For this, you tense and then relax certain parts of your body—so, you can start with fists and then relax or shrug your shoulders high and then let it go, she said.
“Again, this can trick your body into relaxation mode,” Ellingsen noted.
And do not dismiss your unpleasant feelings – they are normal.
“While getting out of a bad mood can be really helpful in the short term, learning to accept our feelings, whether positive or negative, may be the best long-term strategy,” Sullivan said.
He added, “Positive psychology is the study of well-being, and although happiness is part of well-being, well-being does not mean that we are happy all the time.”
According to Sullivan, a key aspect of well-being is the ability to accept the full range of human emotions—from excitement and joy to boredom and pain.
“It’s also important to note how quickly it goes away [our emotions] we are; Sullivan said, “They come and go, knowing that’s a big step in dealing with bad moods and negative feelings.”
Meaning that even if you feel bad, you won’t feel that way forever.
What’s more, Sullivan said we’re genetically inclined toward negativity, which goes back to our caveman ancestors who used negativity to stay safe from real threats.

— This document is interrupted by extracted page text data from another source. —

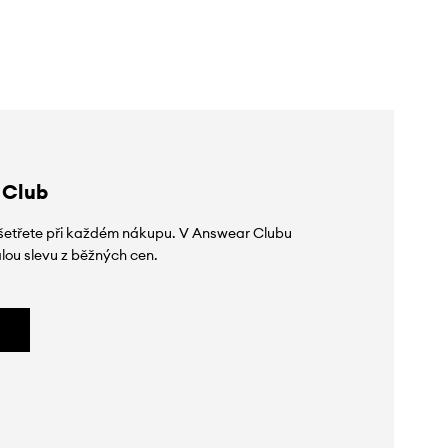
slevy:
1199 Kč
slevy:
1599 Kč
 Club
 ušetřete při každém nákupu. V Answear Clubu
lou slevu z běžných cen.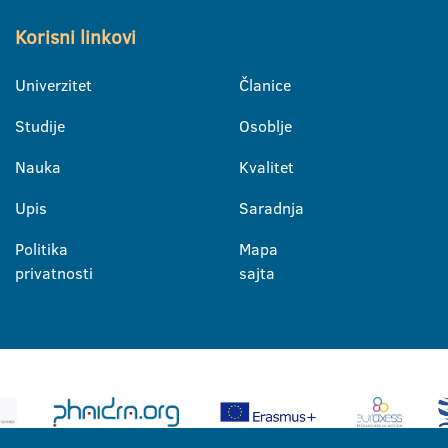
Korisni linkovi
Univerzitet
Članice
Studije
Osoblje
Nauka
Kvalitet
Upis
Saradnja
Politika
Mapa
privatnosti
sajta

To some extent, that still keeps us safe today,” but sometimes, that negative bias can overwhelm us. “It’s important to find a level of emotional harmony, and that’s where positive psychology and the interventions created through Research can really help with that.”
In the spirit of listening to your moods, Sarkis added, “Moods don’t have to take over your day if you’re working out…how to move through your moods in an emotionally healthy way.”
This can mean following some of the practices listed above, such as breathing exercises, physical fitness, and general awareness, to better prepare you for all the moods—annoying and unpleasant—that come your way.
While it’s normal to be in a bad mood once in a while, you should be aware of some warning signs.
Just getting out of a bad mood isn’t a reality for some people. “Mood can also be affected by other psychological factors such as a diagnosis of a mood disorder,” Sarkis said.
Let’s say you feel sad most of the day for at least two weeks. In that case, it’s worth talking to a therapist, Alayna L. Park, an associate professor of psychology at the University of Oregon, who previously told HuffPost.
Or, if you feel hopeless, overwhelmed, or have lost interest in activities you once enjoyed, you should also find someone to talk to. But, again, this could be more than just a “bad mood” and it can’t be helped just by using the above tips.
If you need professional help, you can use Psychology Today’s online database to find a therapist near you.